Personalised medicine, because it is based on each patient’s unique genetic makeup, is beginning to overcome the limitations of traditional medicine. Increasingly it is allowing health care providers to:
1. Shift the emphasis in medicine from reaction to prevention
2. Predict susceptibility to disease
3. Improve disease detection
4. Pre-empt disease progression
5. Customise disease-prevention strategies
6. Prescribe more effective drugs
7. Prescribing drugs with minimal side effects
8. Reduce the time, cost, and failure rate of pharmaceutical clinical trials
9. Eliminate trial-and-error inefficiencies that inflate health care costs and undermine patient care

How Genetic changes in your cancer are identified? NGS (Next Generation Sequencing) role.
NGS is an innovative approach that has revolutionised genetic studies. This approach is transforming medicine by providing individual’s genetic profile that guides decisions made in regard to the prevention, diagnosis, and treatment of disease; this both maximises health benefits and minimises the risk of disease. This diagnostic and prognostic information had previously only been available in multiple analyses.
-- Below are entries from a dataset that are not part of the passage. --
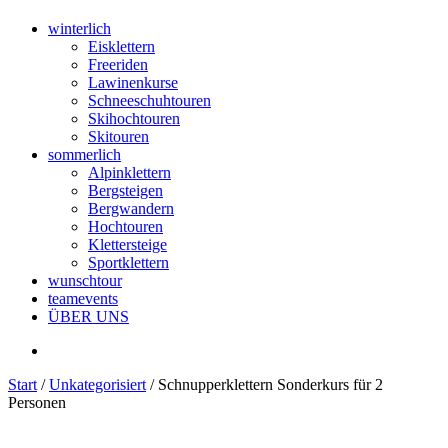
winterlich
Eisklettern
Freeriden
Lawinenkurse
Schneeschuhtouren
Skihochtouren
Skitouren
sommerlich
Alpinklettern
Bergsteigen
Bergwandern
Hochtouren
Klettersteige
Sportklettern
wunschtour
teamevents
ÜBER UNS
Start
/
Unkategorisiert
/ Schnupperklettern Sonderkurs für 2
Personen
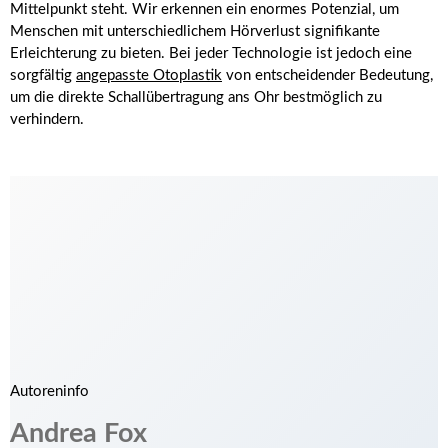
Mittelpunkt steht. Wir erkennen ein enormes Potenzial, um
Menschen mit unterschiedlichem Hörverlust signifikante
Erleichterung zu bieten. Bei jeder Technologie ist jedoch eine
sorgfältig
angepasste Otoplastik
von entscheidender Bedeutung,
um die direkte Schallübertragung ans Ohr bestmöglich zu
verhindern.
Autoreninfo
Andrea Fox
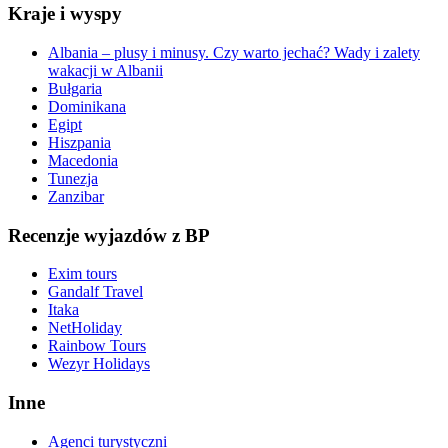
Kraje i wyspy
Albania – plusy i minusy. Czy warto jechać? Wady i zalety
wakacji w Albanii
Bułgaria
Dominikana
Egipt
Hiszpania
Macedonia
Tunezja
Zanzibar
Recenzje wyjazdów z BP
Exim tours
Gandalf Travel
Itaka
NetHoliday
Rainbow Tours
Wezyr Holidays
Inne
Agenci turystyczni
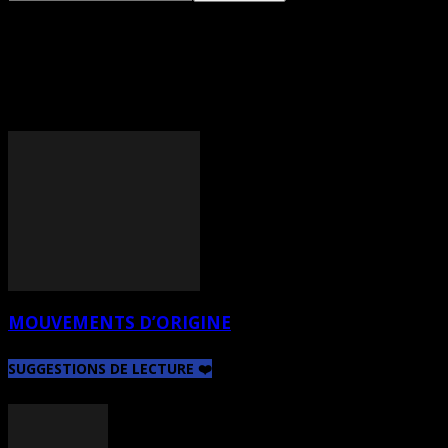
TAG: MOUVEMENT
D’ORIGINE
MOUVEMENTS D’ORIGINE
SUGGESTIONS DE LECTURE ❤️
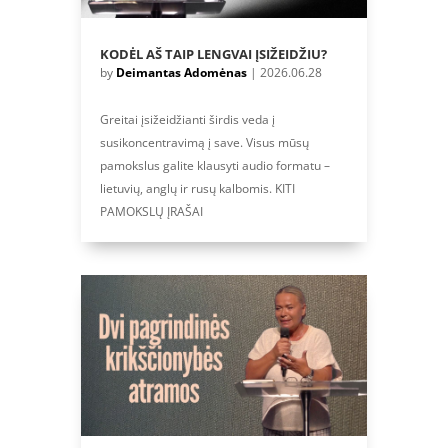
KODĖL AŠ TAIP LENGVAI ĮSIŽEIDŽIU?
by
Deimantas Adomėnas
|
2026.06.28
Greitai įsižeidžianti širdis veda į
susikoncentravimą į save. Visus mūsų
pamokslus galite klausyti audio formatu –
lietuvių, anglų ir rusų kalbomis. KITI
PAMOKSLŲ ĮRAŠAI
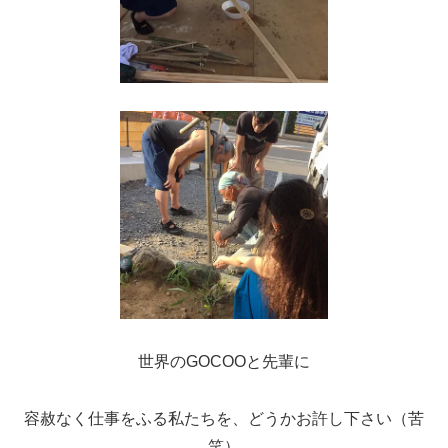
世界のGOCOOと先輩に
容赦なく仕事をふる私たちを、どうかお許し下さい（苦
笑）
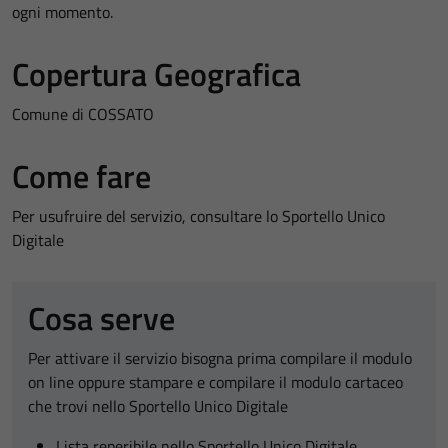
ogni momento.
Copertura Geografica
Comune di COSSATO
Come fare
Per usufruire del servizio, consultare lo Sportello Unico
Digitale
Cosa serve
Per attivare il servizio bisogna prima compilare il modulo
on line oppure stampare e compilare il modulo cartaceo
che trovi nello Sportello Unico Digitale
Lista reperibile nello Sportello Unico Digitale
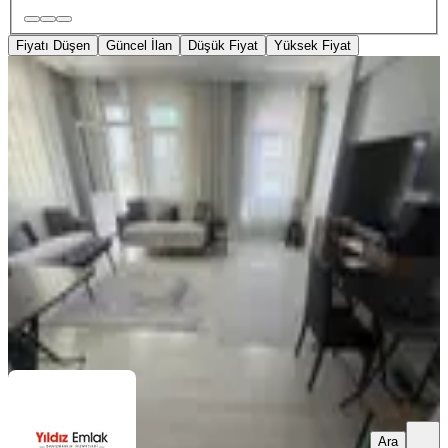
Fiyatı Düşen
Güncel İlan
Düşük Fiyat
Yüksek Fiyat
EŞYALI
Tuzla Postane Mahallesi Eşyalı
Kiralık
Tuzla, Postane Mahallesi
2+1
·
96 m²
·
2. Kat
·
03.08.2026
50.000 ₺
YILDIZ GAYRIMENKUL F.Ş.
Fatma Şimşek
Ara
Ara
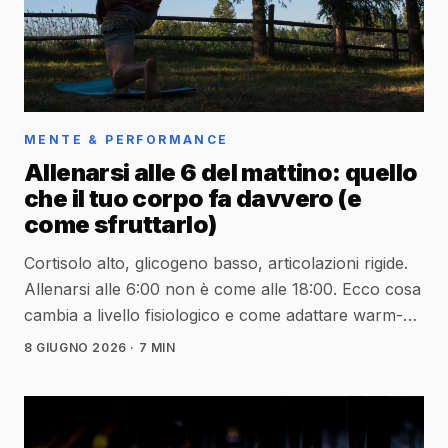
MENTE & PERFORMANCE
Allenarsi alle 6 del mattino: quello
che il tuo corpo fa davvero (e
come sfruttarlo)
Cortisolo alto, glicogeno basso, articolazioni rigide.
Allenarsi alle 6:00 non è come alle 18:00. Ecco cosa
cambia a livello fisiologico e come adattare warm-
up, timing caffeina e aspettative di carico.
8 GIUGNO 2026
· 7 MIN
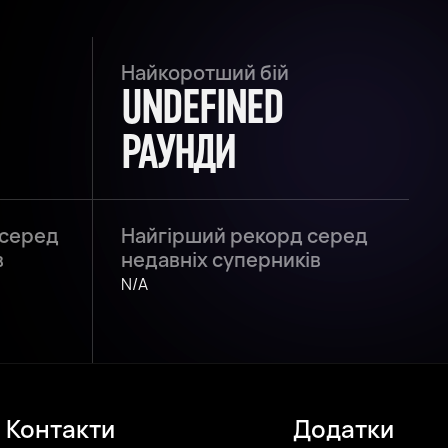
Найкоротший бій
UNDEFINED
РАУНДИ
 серед
Найгірший рекорд серед
в
недавніх суперників
N/A
Контакти
Додатки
NGS parallelises the sequencing process, producing thousands or millions of sequences concurrently at high speed and low cost. NGS includes different methods such as whole genome sequencing, whole exome sequencing and targeted sequencing, transcriptomics, proteomics, epigenetics. NGS has led to an explosion of discoveries of causes of genetic diseases, new underlying pathways, and identification of novel mutations that has extensively expanded genotype-phenotype relationships. To benefit from the genomic medicine in improving patient care, clinicians need to be trained to understand the inheritance pattern of diseases, how to confirm the clinical diagnosis with genetic tests and potential novel gene based therapies. There are still many challenges ahead but looking to future, the great power of genomic techniques will allow molecular diagnosis to become a standard investigation in patient diagnosis and therapeutic interventions.

Immunotherapy for cancer:
Cancer immunotherapy specifically is intended to improve the immune system’s ability to recognise tumor cells in the body and deploy T cells and other defenders against the tumour. Chemotherapy and targeted therapy directly attack and kill cancer cells. Immunotherapy, however, is not so much aimed at cancer cells as it is at stimulating or removing restraints on the immune system, which unleashes white blood cells called T cells against the tumour. This kind of treatment has proven effective for some patients with melanoma, lymphoma, kidney cancer, and other types of cancer. Spurring the immune system against tumours can have side effects when the immune cells attack normal tissues. Research is ongoing to improve immunotherapy and make it safer for patients. Immunotherapy combinations with chemotherapy and targeted therapy being used.

Both precision medicine and immunotherapy are treatment approaches that researchers believe have a great deal of promise to transform cancer care.